(Beginning of Extract to read)

The Limits of Hospitality.
Daly, Daniel J.
THE LIMITS OF HOSPITALITY. By Jessica Wrobleski. Collegeville, MN:
Liturgical, 2012. Pp. xvi + 168. $19.95.
Wrobleski tackles a perennial question for the Christian faithful:
"Should I welcome the stranger even at the risk of my safety, and
that of my friends and family?" Her response is inductive and
theologically rich.
The five chapters flow from narrative to theological analysis. The
narratives are often W.'s, but they also include those of the likes
of Henri Nouwen and Dorothy Day and her Catholic Worker movement.
Throughout the book we find W. in two university towns with high poverty
rates: South Bend, Indiana, and New Haven, Connecticut. Her graduate
studies in theology function as the lens through which she interprets
her role in these communities. Her experiences also serve as examples of
the realities of lived hospitality in the United States in the 21st
century.
The introduction contains the skeleton of her thesis: "For the
sake of hospitality itself, there must be limits to hospitality"

(End of Extract to read)
(Beginning of Material shown)

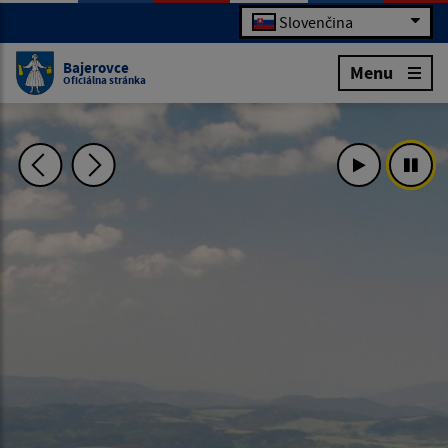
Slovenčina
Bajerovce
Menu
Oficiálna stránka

(End of Material shown)
(Beginning of Material shown)

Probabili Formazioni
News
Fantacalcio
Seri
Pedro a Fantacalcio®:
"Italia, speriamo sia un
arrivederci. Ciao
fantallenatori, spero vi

(End of Material shown)
(Beginning of Material shown)

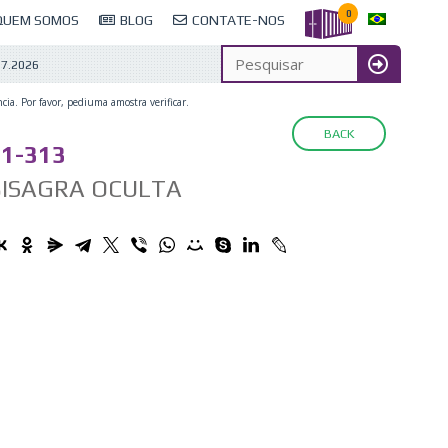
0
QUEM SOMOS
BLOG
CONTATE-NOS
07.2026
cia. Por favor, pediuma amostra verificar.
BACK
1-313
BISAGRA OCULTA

(End of Material shown)

Work request 1
Using the book review, decide whether each statement agrees with it, answering yes or no and quoting the words that settle it: (a) The book came out from Liturgical in 2012. (b) The book is divided into seven chapters. (c) New Haven, Connecticut, is one of the towns where the author is found in the book.
Work request 2
Answer these questions from the book review:
(a) What is the listed price of the book?
(b) Which two people are named as sources of narratives besides the author?
(c) What serves as the lens through which the author interprets her role in the two towns?

Task result 1
(a) Yes: "Liturgical, 2012"
(b) No: "The five chapters flow from narrative to theological analysis."
(c) Yes: "South Bend, Indiana, and New Haven, Connecticut"

Task result 2
(a) $19.95
(b) Henri Nouwen and Dorothy Day
(c) Her graduate studies in theology